On April 9, 1865, General Robert E. Lee surrendered the Army of Northern Virginia to General Ulysses S. Grant of the United States Army at Appomattox Court House in Virginia, effectively ending the war that the Confederate States waged in order to keep Black humans in bondage.
The United States had defeated the armies and the navy of the Confederate States. To the northerners celebrating in the streets, it looked like the South’s ideology had been thoroughly discredited.
Southern politicians had led their neighbors to war to advance the idea that some people were better than others and had the right to rule. In their view the founders of the United States had made a terrible mistake when they declared, “All men are created equal.” In place of that “fundamentally wrong” idea, they proposed “the great truth” that White men were a “superior race.” And even within that superior race, some men were better than others.
Those leaders were the ones who should rule the majority, southern leaders explained. “We do not agree with the Declaration of Independence, that governments ‘derive their just powers from the consent of the governed,’” enslaver George Fitzhugh of Virginia wrote in 1857. “All governments must originate in force, and be continued by force.” There were 18,000 people in Fitzhugh’s county yet only 1,200 of the so-called “right” people could vote “But we twelve hundred . . . never asked and never intend to ask the consent of the sixteen thousand eight hundred whom we govern.” But the majority of Americans recognized that if it were permitted to take hold, this ideology would destroy democracy. They fought to defeat the enslavers’ radical new definition of the United States.
“Four score and seven years ago our fathers brought forth on this continent, a new nation, conceived in Liberty, and dedicated to the proposition that all men are created equal. Now we are engaged in a great civil war, testing whether that nation, or any nation so conceived and so dedicated, can long endure.”

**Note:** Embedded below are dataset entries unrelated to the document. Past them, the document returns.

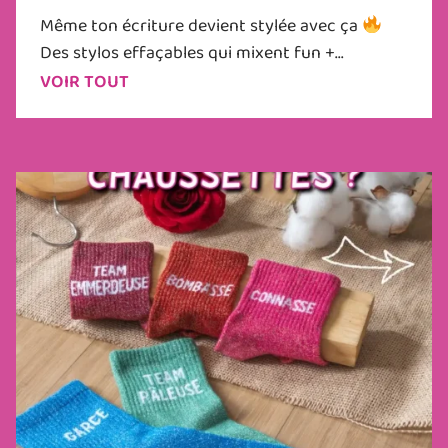
Même ton écriture devient stylée avec ça
Des stylos effaçables qui mixent fun +...
VOIR TOUT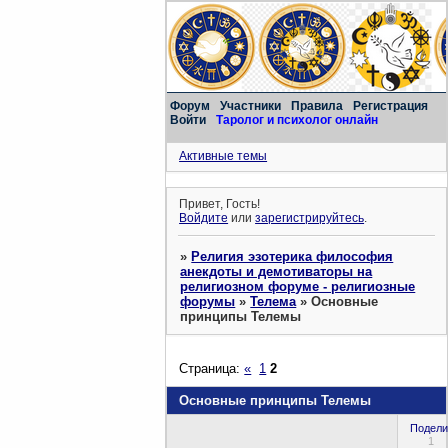
Форум
Участники
Правила
Регистрация
Войти
Таролог и психолог онлайн
Активные темы
Привет, Гость!
Войдите
или
зарегистрируйтесь
.
»
Религия эзотерика философия
анекдоты и демотиваторы на
религиозном форуме - религиозные
форумы
»
Телема
»
Основные
принципы Телемы
Страница:
«
1
2
Основные принципы Телемы
Подели
1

The events of April 9 reassured Americans that they had, in fact, saved the United States’ idea of a democracy of, by, and for all the people. Their victory on the battlefields made northerners think they had made sure that “this democracy shall not perish from the earth.” So confident was General Grant in the justice of his people’s cause that he asked only that Lee and his men give their word that they would never again fight against the United States and that they turn over their military arms and artillery. The men could keep their sidearms and their horses because Grant wanted them “to be able to put in a crop to carry themselves and their families through the next winter.”
But northerners’ conviction that generosity would bring White southerners around to accepting the equality promised in the Declaration of Independence backfired. After Lincoln’s assassination, Andrew Johnson of Tennessee – famous in the news these last few days over murder and race - took over the presidency and worked hard to restore White supremacy. The decision of government officials 158 years ago to trust in the goodwill of former Confederates seemed at the time to be the honorable and best course for healing the divided nation. But it ended up prolonging White supremacist ideology.
Much of what you just read above was written by historian Heather Cox Richardson with edits by me. But as I read about the insurrection that lasted for 1,458 days in the 1800’s as men fought and died to force their view of race on the country, I could not help but think of the insurrection that lasted just one day in 2021 as men, flying the same flag as their counter-parts had 156 years earlier, fought and caused death and mayhem, as they too tried to impose their view of race and democracy on the country. I also could not help but think that after all these years since the country prevailed in that first insurrection, plus with the enactment of the 13th, 14th, 15th and 19th amendments settling the question of what kind of democracy we were going to be, that here some folks still are…fighting for their own, personal view of the way our democracy should look.
The rest of us, regardless of race or party affiliation, should be terrified. I also can’t help but think that we could shut down this hate if we simply shut down the politicians who promote it…whether they be school board members, county commissioners, voter registration clerks, town clerks, congressman and women, senators, or presidents. We could finally move past America’s thing with race that politicians poke at to gin up hate, fear and votes. You just need to get involved. There are politicians that you need to advocate for. And there are politicians that you need to advocate against. We all need to get past our personal and party issues and be for the country. A house divided against itself like we are truly cannot stand. There’s work to be done.
Well said Mr. Charron. We just really cannot do nothing. It’s not fair either to those on who’s shoulders we stand on, or to our kids.
its about the effort and the struggle. I am afraid in our lifetimes there will be no resolve. But to fulfill our humanity we must continue the effort and the struggle in everyday small personal ways and in grand educational and policy ways.